Data for analysis =>
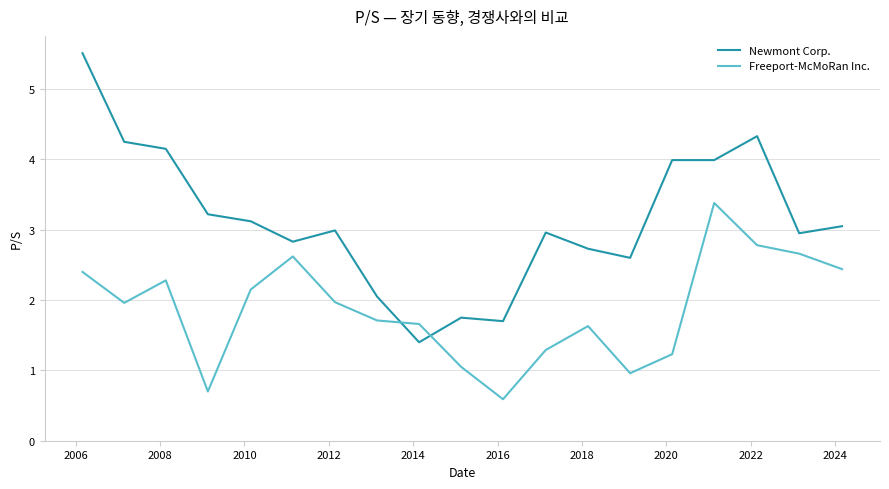

Which series has the widest spread of values?

Newmont Corp.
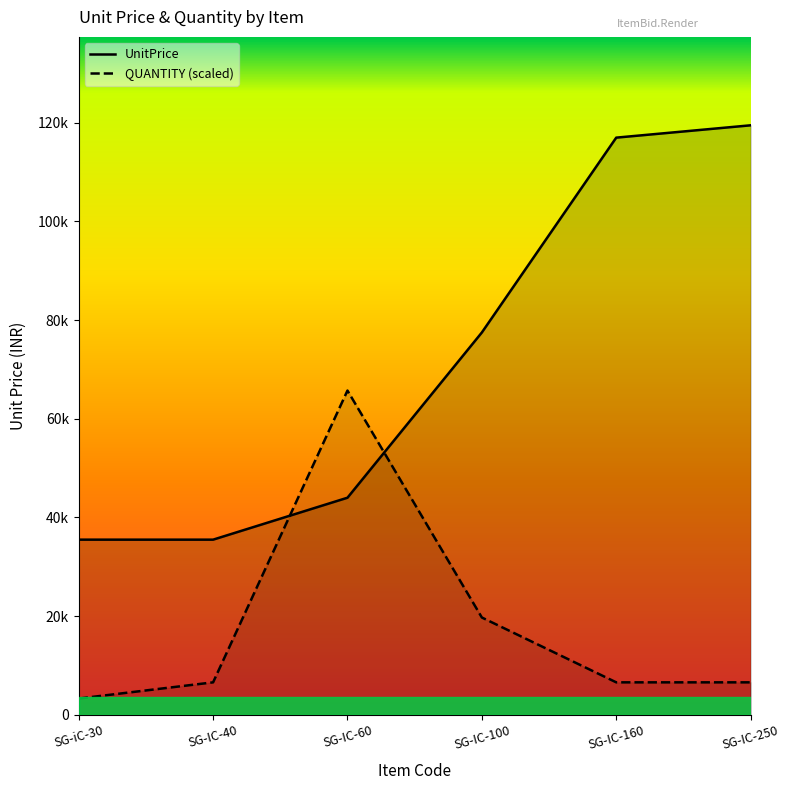

How many values in the QUANTITY (scaled) series exceed 6572?

5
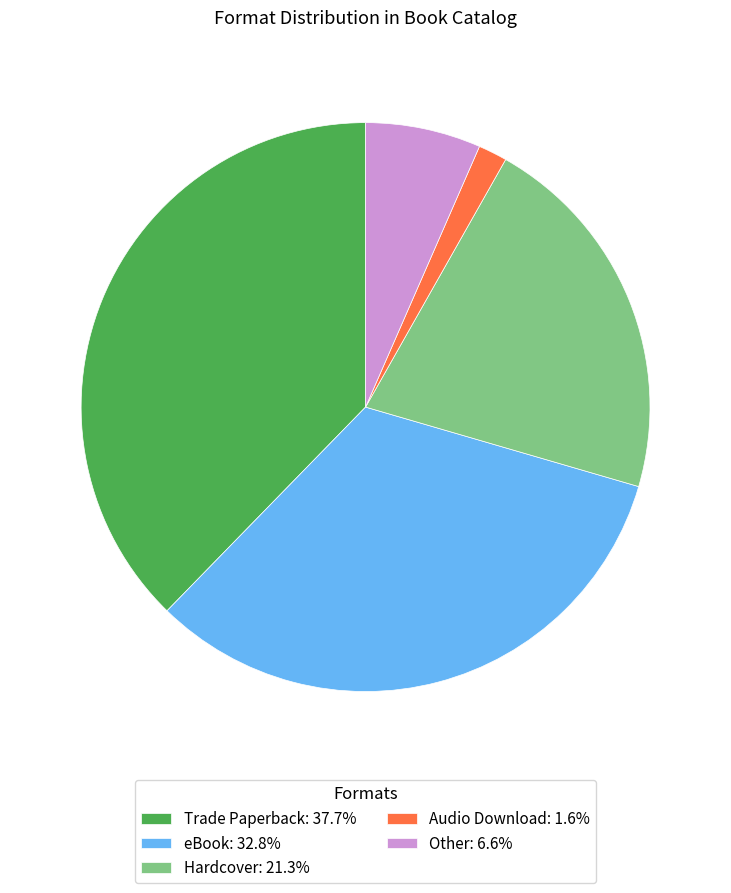

What is the ratio of the value at Other: 6.6% to the value at Hardcover: 21.3%?

0.3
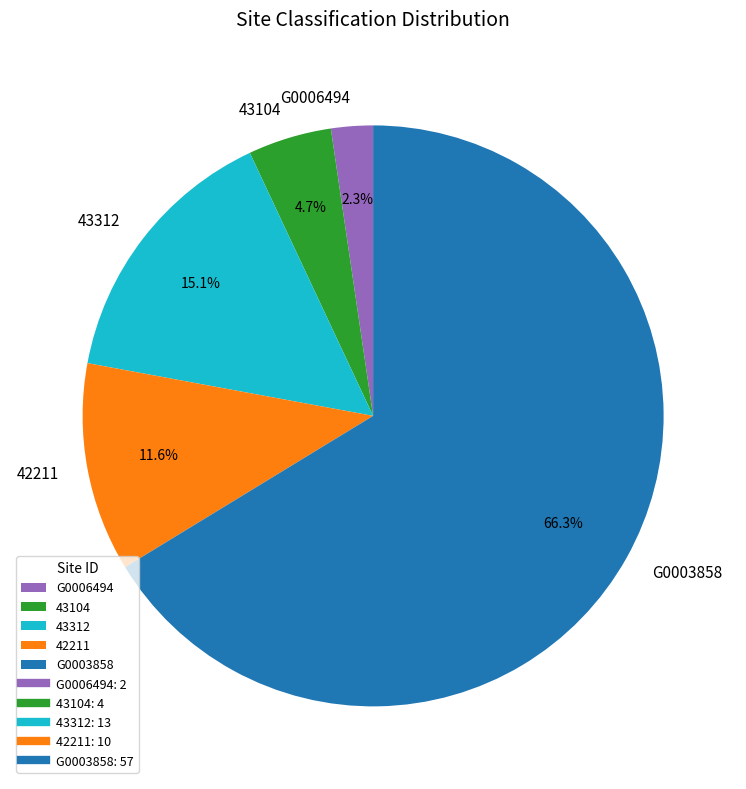

Does any single category account for the majority?

Yes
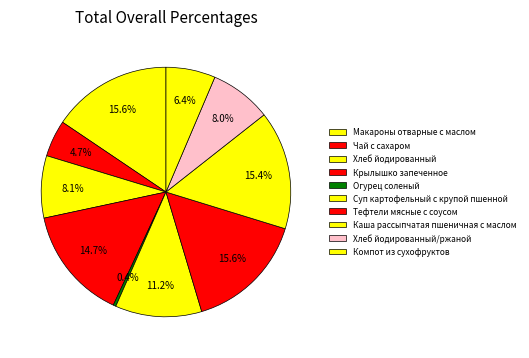

Count the number of slices in the pie.

10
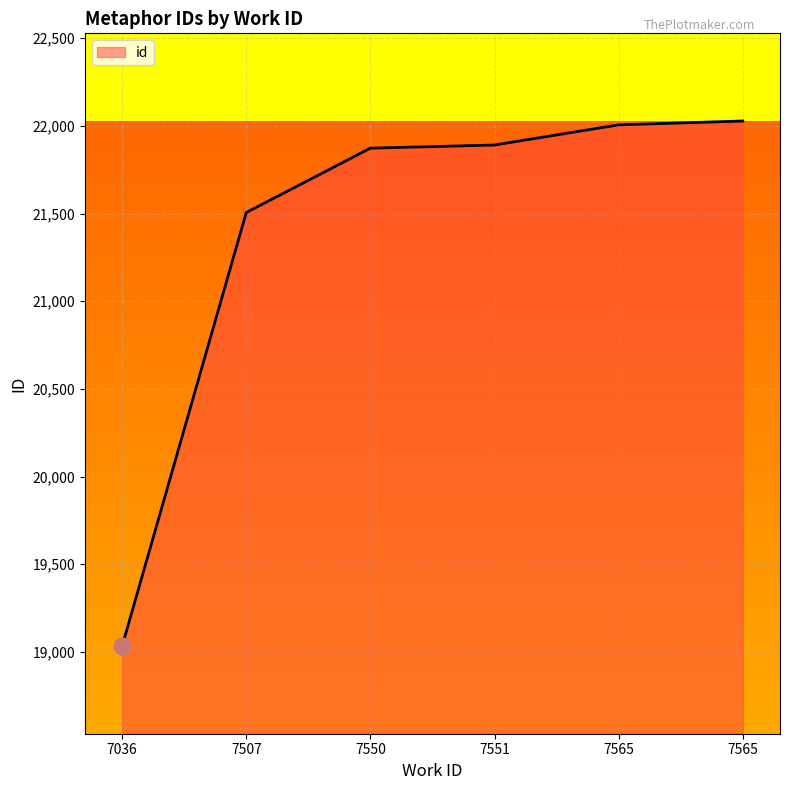

Reading right to left, list all the values displayed in this chart.

22028	22006	21891	21873	21506	19033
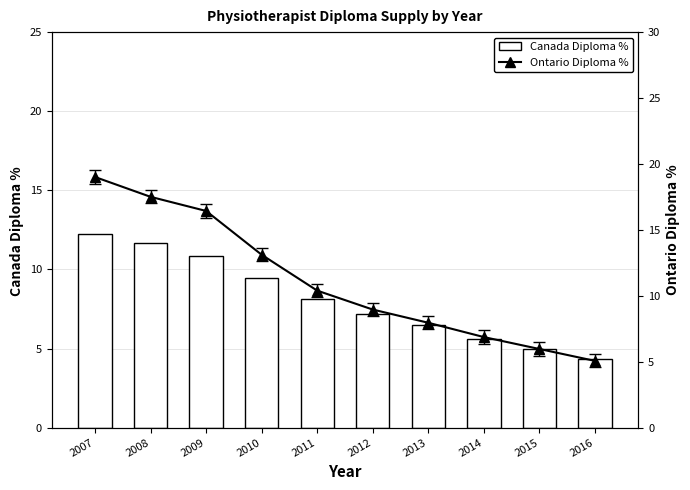

Are the bars grouped side by side (vs. stacked)?

Yes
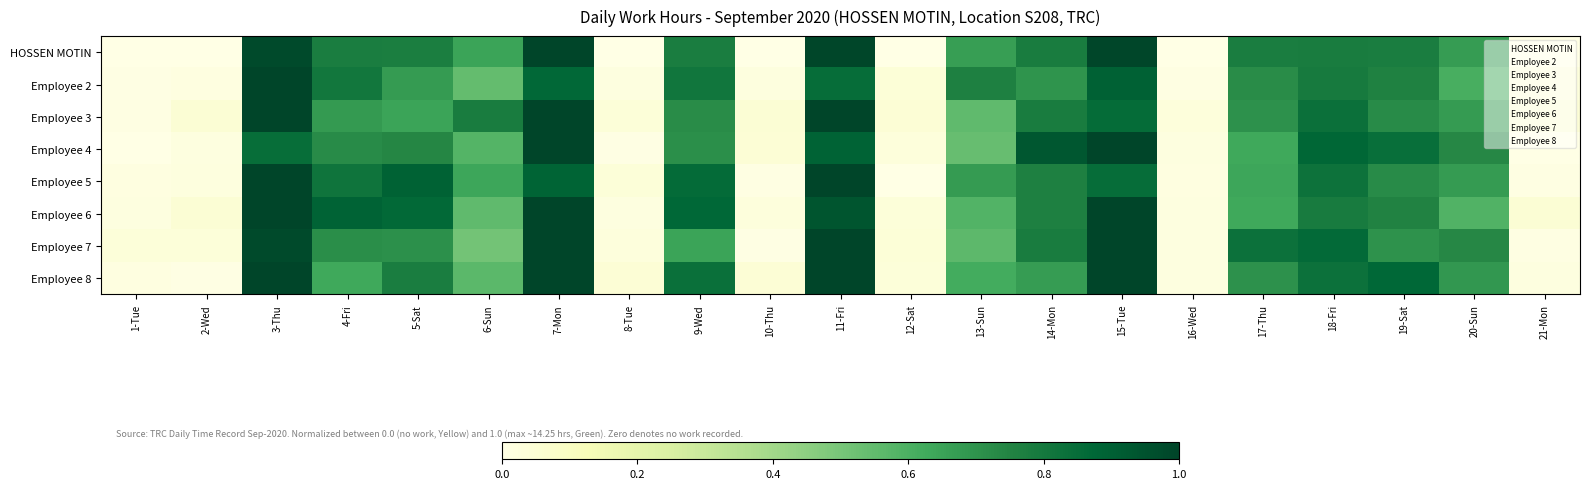

At which category is the sum across all series the highest?

3-Thu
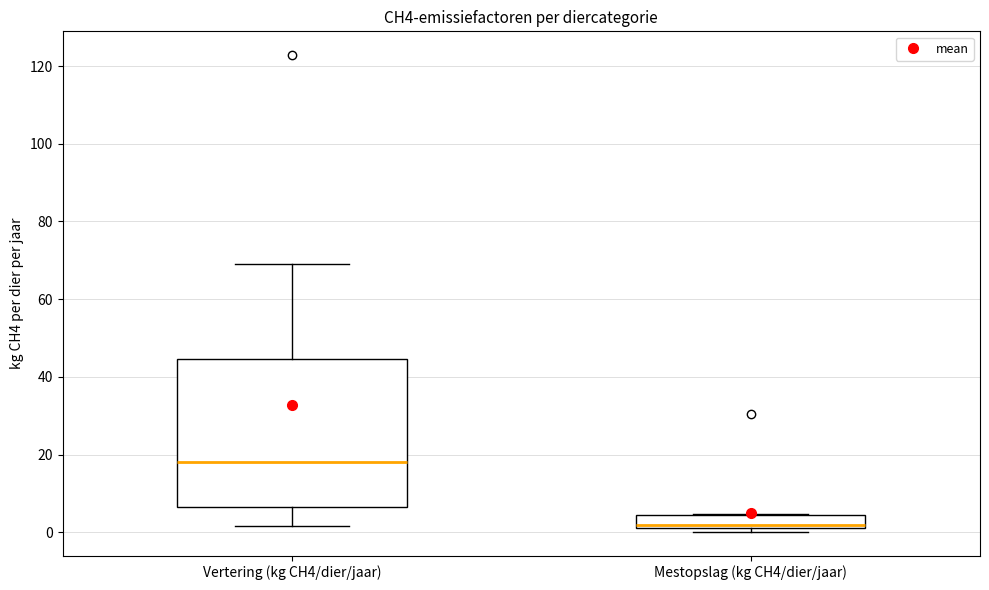

Reading left to right, transcribe this box plot: for each box, give where its median line is, the range the box spans, and where its two whiskers end, as read against the y-axis. The values are not printed on the chart, so give them approximately, as read against the axis.

Vertering (kg CH4/dier/jaar): median 18, box 6 to 44, whiskers 2 to 68
Mestopslag (kg CH4/dier/jaar): median 2, box 0 to 4, whiskers 0 (just below the box's lower edge) to 4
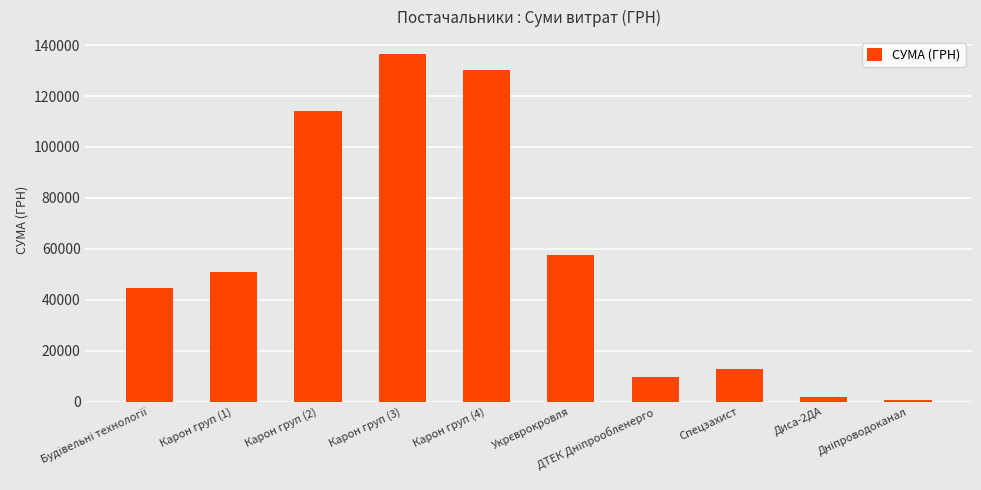

What is the sum of the values at Карон груп (1) and Карон груп (3)?

187141.0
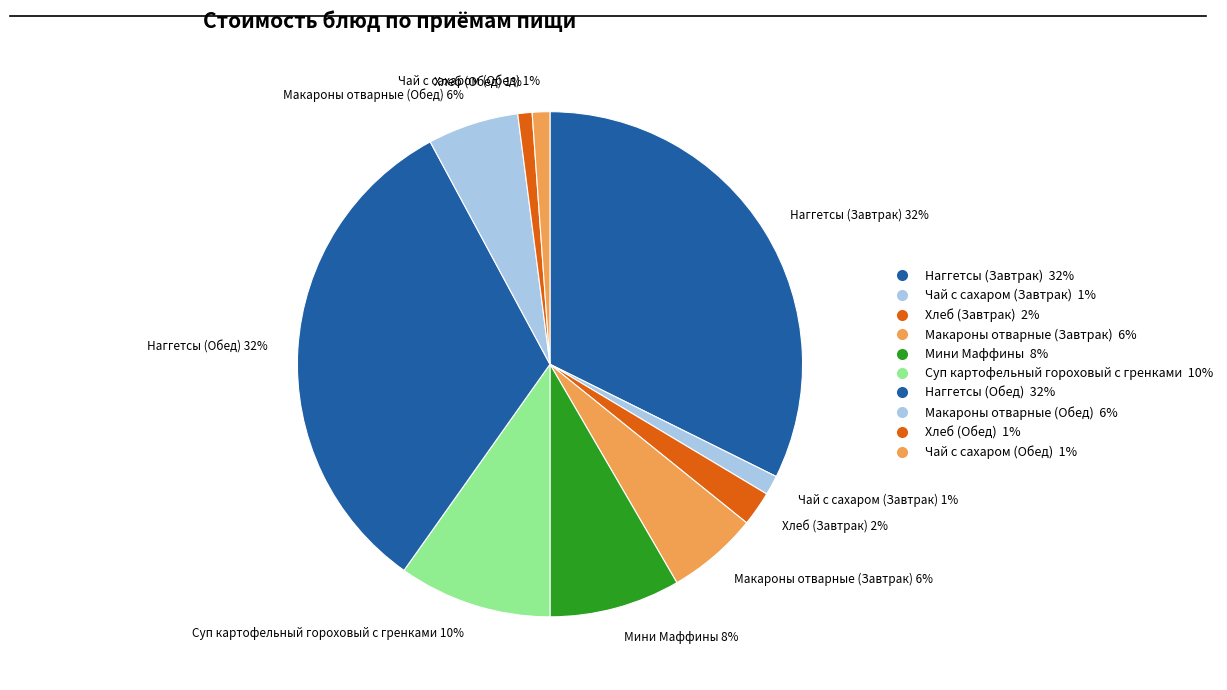

Between Хлеб (Обед) and Наггетсы (Завтрак), which is larger?

Наггетсы (Завтрак)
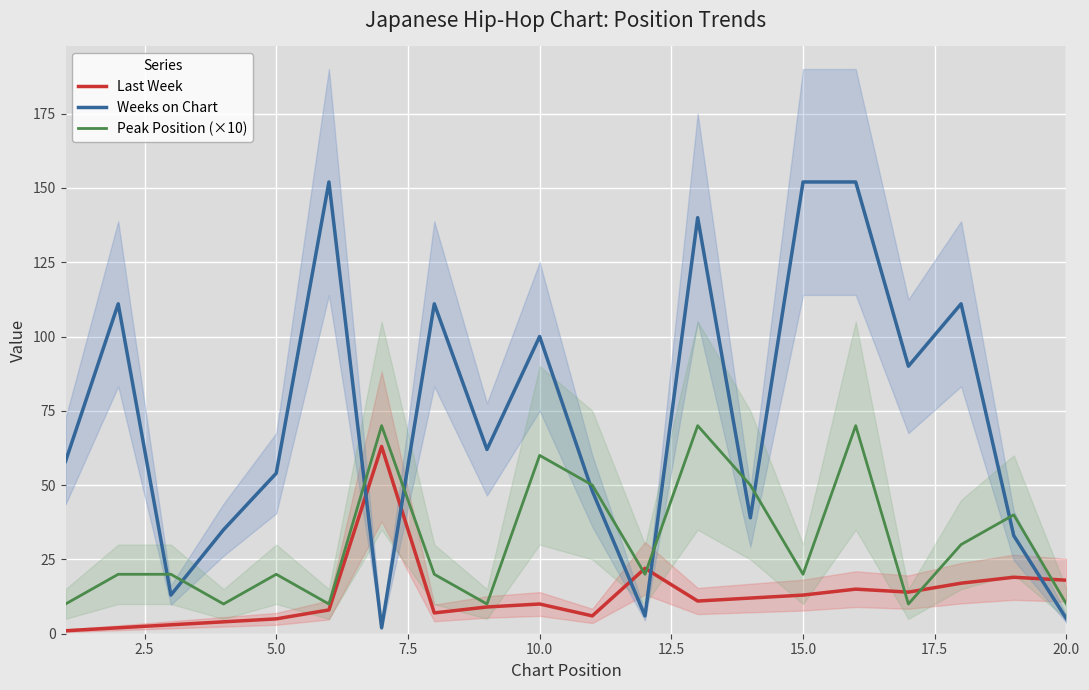

The Peak Position (×10) series shows 32 at 15.0. True or false?

False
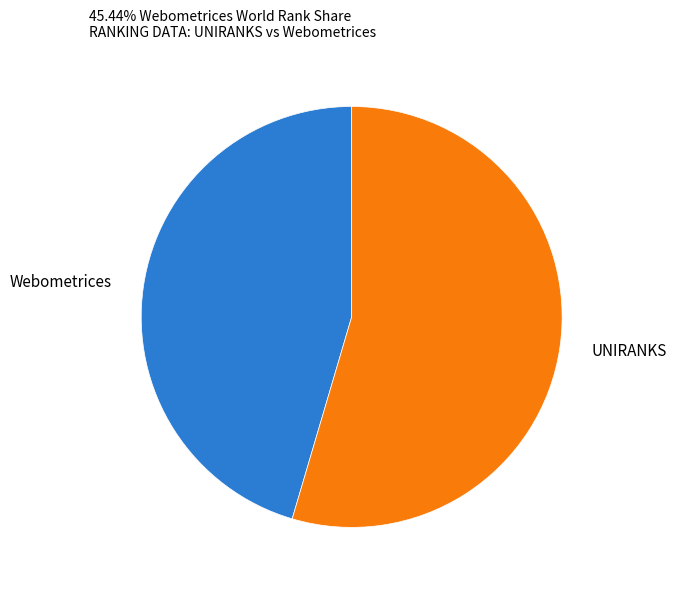

What is the ratio of the value at Webometrices to the value at UNIRANKS?

0.8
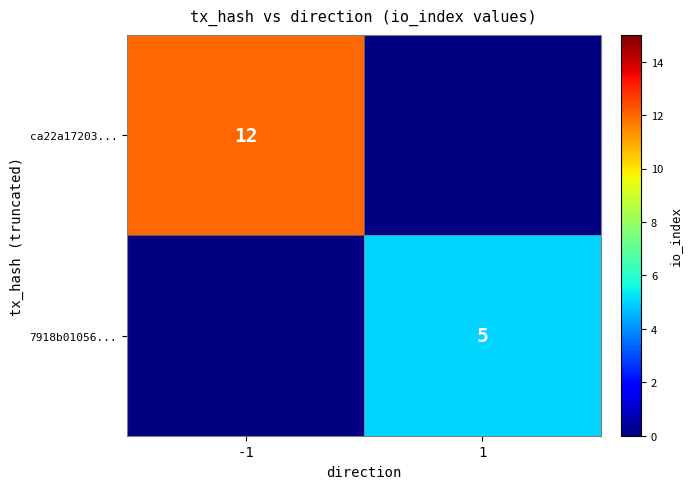

At which category does the chart reach its peak across all series?

-1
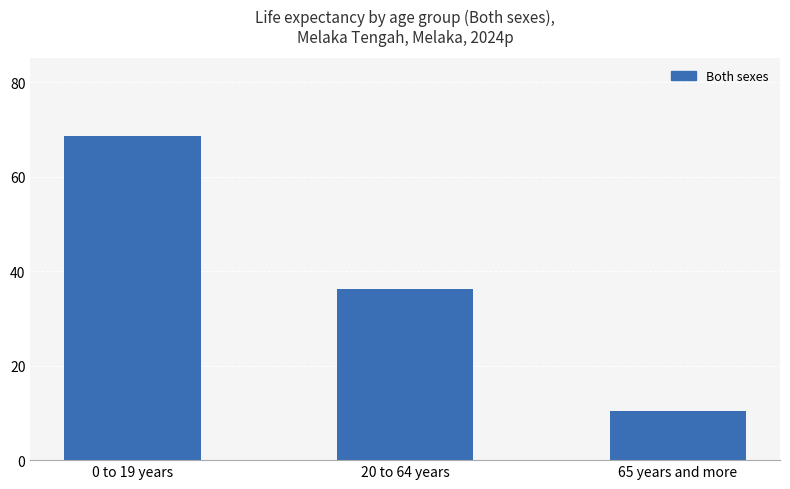

What is the label of the 1st bar from the right?

65 years and more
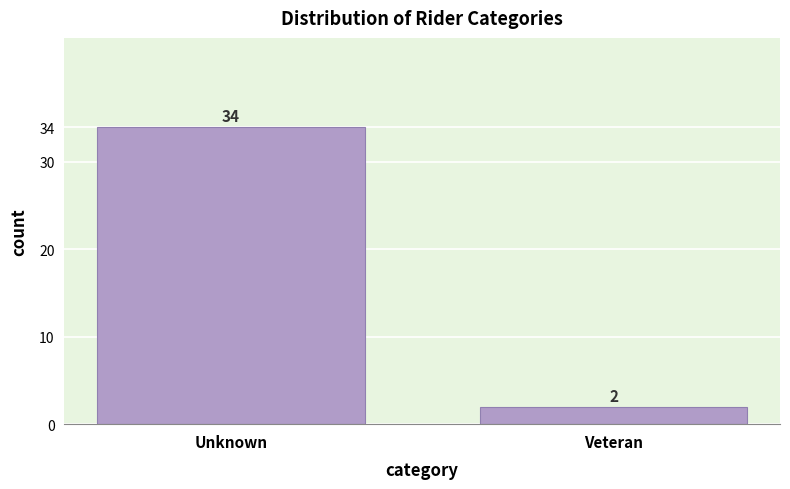

Reading left to right, transcribe all the data shown in this chart.

34	2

Assignment =>
Return the material unchanged, starting at the line that contains "Between Хлеб (Обед)" and stopping after the line that contains "At which category does". Leave out the pictures.

Output for this task =>
Between Хлеб (Обед) and Наггетсы (Завтрак), which is larger?

Наггетсы (Завтрак)

The Peak Position (×10) series shows 32 at 15.0. True or false?

False

What is the ratio of the value at Webometrices to the value at UNIRANKS?

0.8

At which category does the chart reach its peak across all series?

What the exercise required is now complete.